Reviews

Dial M for Murder (Leeds)

Lucy Bailey, in a directorial return to the West Yorkshire Playhouse, presents us with something a little dated, a fraction too consciously stylish, but undeniably chilling with her production of Frederick Knott‘s Dial M For Murder. The play might come across as a fairly conventional thriller if it weren’t for the twist: the villain is exposed from the start. Instead of a ‘whodunnit’ angle, cuckolded husband and washed-out former tennis player Tony Wendice (Richard Lintern) carefully draws out his plot to murder his pretty but somewhat vacant wife Sheila (Aislin McGuckin) with the audience privy to every detail. The play’s success therefore lies in the tension of watching the wheels being set in motion, and the unpredictable unfurling of events as the murder is ultimately bungled, with all the cover-up attempts that follow.
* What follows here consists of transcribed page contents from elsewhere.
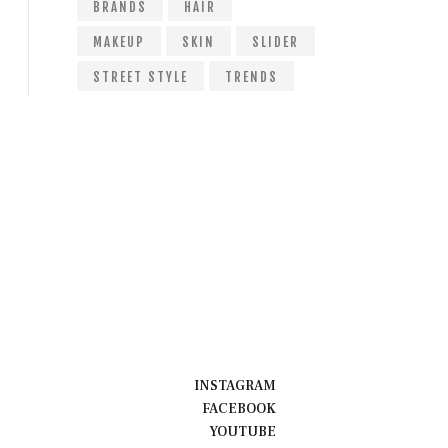
BRANDS
HAIR
MAKEUP
SKIN
SLIDER
STREET STYLE
TRENDS
INSTAGRAM
FACEBOOK
YOUTUBE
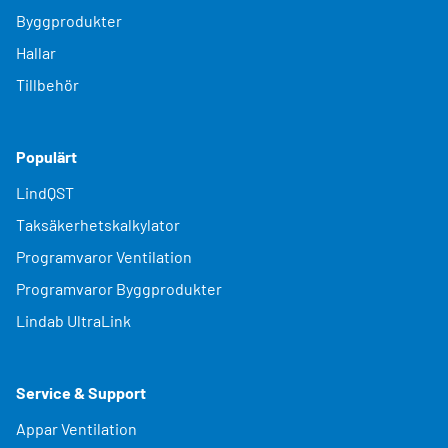
Byggprodukter
Hallar
Tillbehör
Populärt
LindQST
Taksäkerhetskalkylator
Programvaror Ventilation
Programvaror Byggprodukter
Lindab UltraLink
Service & Support
Appar Ventilation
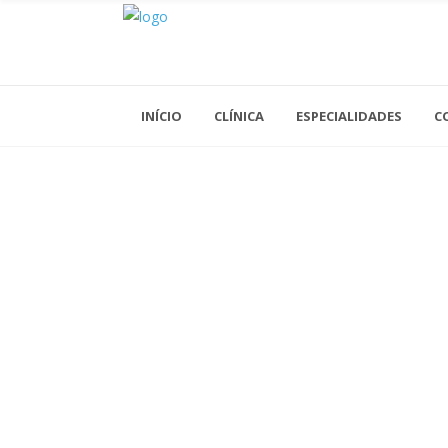
INÍCIO
CLÍNICA
ESPECIALIDADES
C
Acupuntura
Análises Clínicas
Cardiologia
Cirurgia Geral
Cirurgia Vascular
Clínica Geral
Dermatologia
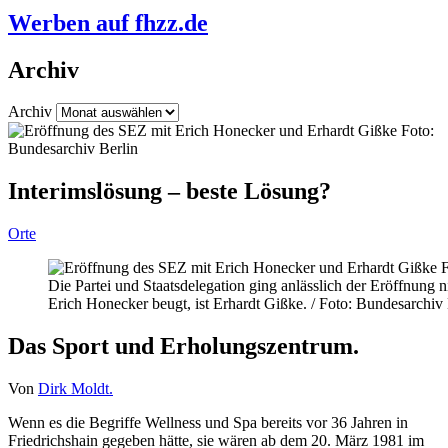
Werben auf fhzz.de
Archiv
Archiv
Interimslösung – beste Lösung?
Orte
Die Partei und Staatsdelegation ging anlässlich der Eröffnung 
Erich Honecker beugt, ist Erhardt Gißke. / Foto: Bundesarchiv 
Das Sport und Erholungszentrum.
Von
Dirk Moldt.
Wenn es die Begriffe Wellness und Spa bereits vor 36 Jahren in
Friedrichshain gegeben hätte, sie wären ab dem 20. März 1981 im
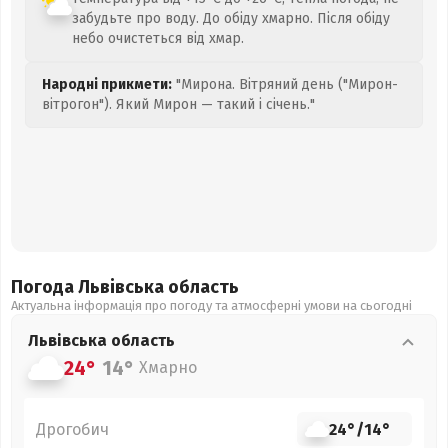
забудьте про воду. До обіду хмарно. Після обіду
небо очистеться від хмар.
Народні прикмети:
"Мирона. Вітряний день ("Мирон-
вітрогон"). Який Мирон — такий і січень."
Погода Львівська
область
Актуальна інформація про погоду та атмосферні умови на сьогодні
Львівська
область
24°
14°
Хмарно
Дрогобич
24°
/
14°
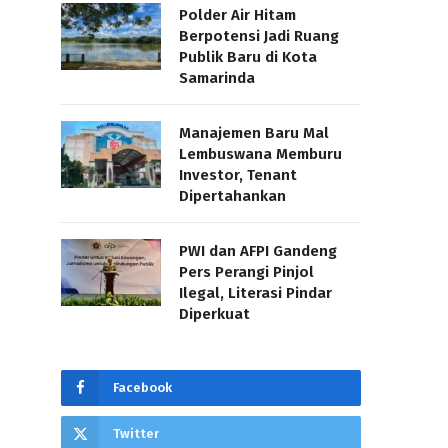
Polder Air Hitam
Berpotensi Jadi Ruang
Publik Baru di Kota
Samarinda
Manajemen Baru Mal
Lembuswana Memburu
Investor, Tenant
Dipertahankan
PWI dan AFPI Gandeng
Pers Perangi Pinjol
Ilegal, Literasi Pindar
Diperkuat
Facebook
Twitter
The opening of the play makes up aesthetically for what it lacks in substance, as Sheila and her lover Max (Nick Fletcher) lounge around in beautifully tailored evening wear, daintily sipping drinks, all the while flanked by the towering scarlet walls of a set that certainly gives no nod to subtlety. At one point, it looks as if things are sliding dangerously into Noel Coward territory as Captain Lesgate (Daniel Hill), the unlucky man blackmailed into committing the murder, guffaws that he ‘admires a man who knows what he wants’, pipe in one hand, brandy in the other.

However, it is the marvellous Richard Lintern who introduces some bite, playing Tony with a perfect mixture of easy confidence and manipulative charisma. The script is clever and beautifully crafted, allowing the audience to enjoy the delicious irony of Tony’s insistence on civility whilst he plots a murder with superbly chilling emotional detachment. Aislin McGuckin does her best to bring Sheila to life, a character primarily to be found staggering around on stage with an array of handbags, stockings and other female knickknacks. Her hysterics toward the end of the play bring laughs, but she handles the rest of Sheila’s emotional distress very well.

Much of the production’s strength lies in its deft creation of atmosphere, a great deal of which is down to Dial M‘s expert design team. The music builds up an element of cinematic suspense and this, alongside the set’s drapes and dreamy back gauze, mean that the characters are constantly passing in and out of the shadows. The whole tone of the piece changes very successfully from the fusty sitting room chat of the opening, to the highly tense, sharp-paced action that follows, with a brilliant attempted murder sequence that will never allow you to look at scissors in quite the same way again. All in all, a production that only gets better as it goes on, chilling and entertaining in equal measure.